$\newcommand{\bra}[1]{\left<#1\right|} \newcommand{\ket}[1]{\left|#1\right>} \newcommand{\braket}[2]{\left<#1 | #2\right>} \newcommand{\tr}[1]{\text{tr}\left(#1\right)} $There are other ways of doing this, but out of curiosity I'm trying to use the spectral decomposition theorem to prove the statement in the title.

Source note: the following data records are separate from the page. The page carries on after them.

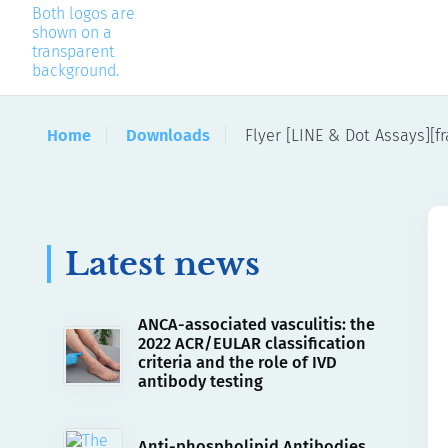
Home
Downloads
Flyer [LINE & Dot Assays][fr
Latest news
ANCA-associated vasculitis: the
2022 ACR/EULAR classification
criteria and the role of IVD
antibody testing
Anti-phospholipid Antibodies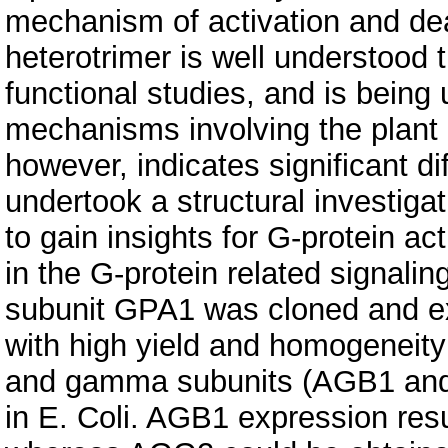
mechanism of activation and de
heterotrimer is well understood 
functional studies, and is being 
mechanisms involving the plant 
however, indicates significant d
undertook a structural investigat
to gain insights for G-protein ac
in the G-protein related signali
subunit GPA1 was cloned and exp
with high yield and homogeneity 
and gamma subunits (AGB1 and
in E. Coli. AGB1 expression resu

Due to the spectral decomposition theorem, a normal matrix $N$ can be written as: $$ N = \sum_j \nu_j \ket{w_j}\bra{w_j} $$ where $\nu_j$s are the eigenvalues and $\ket{w_j}$s are their associated eigenvectors.

This can be used to prove that the trace of $N$ equals the sum of its eigenvalues: $$ \tr{N} = \sum_i \bra{i} N \ket{i} = \sum_i \bra{i} \left( \sum_j \nu_j \ket{w_j}\bra{w_j} \right) \ket{i} = \sum_j \nu_j \sum_i \braket{i}{w_j} \braket{w_j}{i} = \sum_j \nu_j \braket{w_j}{w_j} = \sum_j \nu_j \tag{1}\label{1} $$

We also know that any linear operator $A$ can be written as:

$$ A = B + iC \tag{2}\label{2} $$

where $B$ and $C$ are Hermitian matrices. Hermiticity implies normality, so the spectral decomposition and \eqref{1} can be used on them to write:

$$ \tr{A} = \tr{B + iC} = \tr{B} + i\tr{C} = \sum_k \beta_k + i \sum_l \gamma_l \tag{3}\label{3} $$

where $\beta_k$ and $\gamma_l$ are the eigenvalues of $B$ and $C$ respectively. This is quite promising but we still need to prove that

$$ \sum_k \beta_k + i \sum_l \gamma_l = \sum_m \alpha_m \tag{4}\label{4} $$

where $\alpha_m$ are the eigenvalues of $A$. Is there a way to do this?